I have been traveling for a long time now. In the last four years, I have lived in four different countries: Germany, England, Chile and Spain. For the last six months I haven’t had a house, living in hotels and boarding houses with my wife and little daughter. Along this journey, I became more and more anxious and skeptical, concerning my writing. For, all along this journey, and before that, I was writing a long novel, unable to finish it.

Then, I came to Santa Maddalena. I arrived in a rainy –actually, stormy day. When I hopped off the train at the train station in Saint Ellero, Brigida was waiting for me. She drove her yellow Volkswagen beetle along winding roads and through small, deserted villages. At some point, we left the main road and took a long muddy path, soon escorted by dense woods. The car bumped along the rutted track. Gradually, I had a feeling of detachment. It was like I was abandoning civilization in the middle of the old Toscana. It was a very strange, and at the same time familiar, sensation: the modern European landscape, almost always tarnished by human industry, receded. I felt like entering a Claude Lorraine painting: the classic Italian landscape enhanced only by a little hamlet, by the side of the road.

A low, gray sky hovered over the house when we arrived. Two wet dogs appeared to inspect me, before I entered the house through the kitchen. It was late in the afternoon and the dining room was almost in the dark. It took me a few seconds to accustom to the light and then I noticed the slim, petite, bright eyed lady offering her hand and a discreet smile. ‘I am Beatrice. Are you hungry?’ she asked. At first, I tried to deny. But then, I don’t know why –maybe because of the marvelous aroma that came from the kitchen, or the months traveling without a house- I felt immensely hungry. She invited me to sit, and a gracious cook produced a plate in front of me: two small birds.
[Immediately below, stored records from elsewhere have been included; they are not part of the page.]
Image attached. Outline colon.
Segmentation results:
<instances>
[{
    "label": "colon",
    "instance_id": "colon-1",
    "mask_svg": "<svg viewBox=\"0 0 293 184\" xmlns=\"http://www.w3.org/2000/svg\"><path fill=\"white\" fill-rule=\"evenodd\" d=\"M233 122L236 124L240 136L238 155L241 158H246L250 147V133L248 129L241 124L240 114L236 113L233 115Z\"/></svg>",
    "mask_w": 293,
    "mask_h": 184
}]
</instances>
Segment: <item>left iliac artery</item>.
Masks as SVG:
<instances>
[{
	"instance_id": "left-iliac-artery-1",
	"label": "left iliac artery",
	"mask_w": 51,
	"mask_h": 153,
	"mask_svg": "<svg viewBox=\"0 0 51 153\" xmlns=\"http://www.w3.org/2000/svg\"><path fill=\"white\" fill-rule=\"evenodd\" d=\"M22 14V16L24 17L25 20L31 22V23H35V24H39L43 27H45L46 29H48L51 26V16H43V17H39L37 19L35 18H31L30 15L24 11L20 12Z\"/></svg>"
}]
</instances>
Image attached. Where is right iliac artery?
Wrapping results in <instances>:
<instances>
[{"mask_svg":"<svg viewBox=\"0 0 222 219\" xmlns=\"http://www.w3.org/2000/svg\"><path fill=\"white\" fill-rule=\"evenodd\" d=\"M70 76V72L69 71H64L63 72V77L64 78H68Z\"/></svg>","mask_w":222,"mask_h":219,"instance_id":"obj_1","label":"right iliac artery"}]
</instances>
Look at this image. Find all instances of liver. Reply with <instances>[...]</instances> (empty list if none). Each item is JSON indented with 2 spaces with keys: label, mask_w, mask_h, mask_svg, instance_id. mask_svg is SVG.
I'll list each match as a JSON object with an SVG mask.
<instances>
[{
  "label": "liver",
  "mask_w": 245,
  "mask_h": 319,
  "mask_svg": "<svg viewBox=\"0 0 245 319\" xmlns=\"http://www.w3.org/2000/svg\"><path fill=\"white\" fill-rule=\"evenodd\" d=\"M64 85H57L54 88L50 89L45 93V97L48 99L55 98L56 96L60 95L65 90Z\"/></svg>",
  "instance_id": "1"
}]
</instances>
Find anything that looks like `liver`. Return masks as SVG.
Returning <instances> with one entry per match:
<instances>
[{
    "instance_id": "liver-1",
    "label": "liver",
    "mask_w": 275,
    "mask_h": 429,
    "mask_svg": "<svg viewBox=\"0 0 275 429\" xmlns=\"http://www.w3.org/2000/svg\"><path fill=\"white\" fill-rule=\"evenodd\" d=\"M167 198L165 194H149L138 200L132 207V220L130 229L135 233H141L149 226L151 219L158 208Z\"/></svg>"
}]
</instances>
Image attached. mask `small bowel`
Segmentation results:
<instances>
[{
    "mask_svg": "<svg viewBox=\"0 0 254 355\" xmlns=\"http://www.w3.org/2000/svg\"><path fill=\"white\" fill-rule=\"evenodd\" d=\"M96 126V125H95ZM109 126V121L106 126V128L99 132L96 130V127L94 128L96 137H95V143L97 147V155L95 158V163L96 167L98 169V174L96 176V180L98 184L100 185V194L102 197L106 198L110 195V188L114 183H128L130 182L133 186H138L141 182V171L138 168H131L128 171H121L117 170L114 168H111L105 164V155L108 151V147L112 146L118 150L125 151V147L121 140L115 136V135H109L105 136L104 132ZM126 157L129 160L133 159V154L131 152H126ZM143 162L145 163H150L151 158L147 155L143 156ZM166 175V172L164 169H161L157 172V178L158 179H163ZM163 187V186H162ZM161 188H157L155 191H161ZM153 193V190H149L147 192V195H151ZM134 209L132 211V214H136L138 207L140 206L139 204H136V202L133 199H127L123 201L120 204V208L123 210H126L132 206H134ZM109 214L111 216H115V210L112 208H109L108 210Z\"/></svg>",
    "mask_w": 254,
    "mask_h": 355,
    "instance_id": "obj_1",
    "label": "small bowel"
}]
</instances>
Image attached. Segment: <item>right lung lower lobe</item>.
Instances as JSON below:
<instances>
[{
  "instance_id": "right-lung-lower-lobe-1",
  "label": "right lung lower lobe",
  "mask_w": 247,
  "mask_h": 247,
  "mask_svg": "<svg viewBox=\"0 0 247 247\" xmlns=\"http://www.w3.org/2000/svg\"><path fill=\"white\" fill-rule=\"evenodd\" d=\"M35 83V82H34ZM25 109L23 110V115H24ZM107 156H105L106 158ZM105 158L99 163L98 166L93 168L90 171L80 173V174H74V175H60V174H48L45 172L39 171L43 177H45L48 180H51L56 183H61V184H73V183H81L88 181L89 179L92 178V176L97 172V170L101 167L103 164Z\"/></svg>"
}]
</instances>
‘Quaglia’, said my host, ‘how do you call them in Spanish?’ I tried to remember, but I couldn’t. She sat in front of me, and remained almost silent, allowing me to eat. I ate with concentrated hunger, I drank the light frescobaldi wine, I felt in my forehead the warm touch of the fire in the huge fire place. Outside, a lightning flashed in the small, deep, window. At the other side of the garden, a watchtower, made of yellow, wet, stone, illuminated. Beatrice said: “you’ll be in that tower. There is a studio in the top floor, where you can work.” Vaguely, I felt like a medieval pilgrim after a long search for a place to rest and pray; a place to find the elusive end of my works.
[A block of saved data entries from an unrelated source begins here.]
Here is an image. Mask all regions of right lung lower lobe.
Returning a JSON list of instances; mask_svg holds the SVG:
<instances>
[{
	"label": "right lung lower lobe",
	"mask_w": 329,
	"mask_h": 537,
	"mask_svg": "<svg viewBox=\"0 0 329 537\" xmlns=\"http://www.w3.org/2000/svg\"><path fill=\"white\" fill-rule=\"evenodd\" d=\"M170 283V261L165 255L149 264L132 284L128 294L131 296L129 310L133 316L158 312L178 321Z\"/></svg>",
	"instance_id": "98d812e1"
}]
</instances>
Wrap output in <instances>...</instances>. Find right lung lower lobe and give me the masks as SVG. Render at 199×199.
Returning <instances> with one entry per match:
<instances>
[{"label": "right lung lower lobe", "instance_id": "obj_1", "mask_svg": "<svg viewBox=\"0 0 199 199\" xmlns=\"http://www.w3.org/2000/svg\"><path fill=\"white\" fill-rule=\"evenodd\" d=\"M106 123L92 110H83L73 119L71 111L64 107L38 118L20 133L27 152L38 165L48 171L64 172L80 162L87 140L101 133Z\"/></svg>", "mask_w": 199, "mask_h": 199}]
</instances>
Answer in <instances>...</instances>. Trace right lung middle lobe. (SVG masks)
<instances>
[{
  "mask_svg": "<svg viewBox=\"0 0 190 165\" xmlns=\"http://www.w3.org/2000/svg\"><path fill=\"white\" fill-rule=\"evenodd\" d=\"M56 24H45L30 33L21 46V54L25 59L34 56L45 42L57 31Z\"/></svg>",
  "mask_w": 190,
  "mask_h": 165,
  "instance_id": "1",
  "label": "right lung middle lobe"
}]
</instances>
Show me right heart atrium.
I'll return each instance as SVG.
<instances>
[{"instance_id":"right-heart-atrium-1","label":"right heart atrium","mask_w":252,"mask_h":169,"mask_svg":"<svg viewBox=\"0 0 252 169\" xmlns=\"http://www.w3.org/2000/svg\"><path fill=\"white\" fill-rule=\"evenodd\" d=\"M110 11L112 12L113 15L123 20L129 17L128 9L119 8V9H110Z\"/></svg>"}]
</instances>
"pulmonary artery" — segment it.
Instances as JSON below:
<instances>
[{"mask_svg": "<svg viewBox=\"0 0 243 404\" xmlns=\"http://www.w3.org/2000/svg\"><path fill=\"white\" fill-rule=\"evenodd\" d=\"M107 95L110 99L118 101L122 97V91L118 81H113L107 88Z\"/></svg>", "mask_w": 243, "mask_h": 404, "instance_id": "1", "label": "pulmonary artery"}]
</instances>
And so it was. In three weeks, surrounded by the silence and peace of Santa Maddalena, and the warm, delicate, hospitality of Beatrice, I finished the long novel that I couldn’t finish anywhere before.

After that, I reassumed my wandering life. I am living in Madrid now, in rented, anonymous rooms, again. From time to time, I wake up in the middle of the night and the silence reminds me of something; something that at first I confuse with a dream. And then I allow myself the daydream of still being in the watchtower.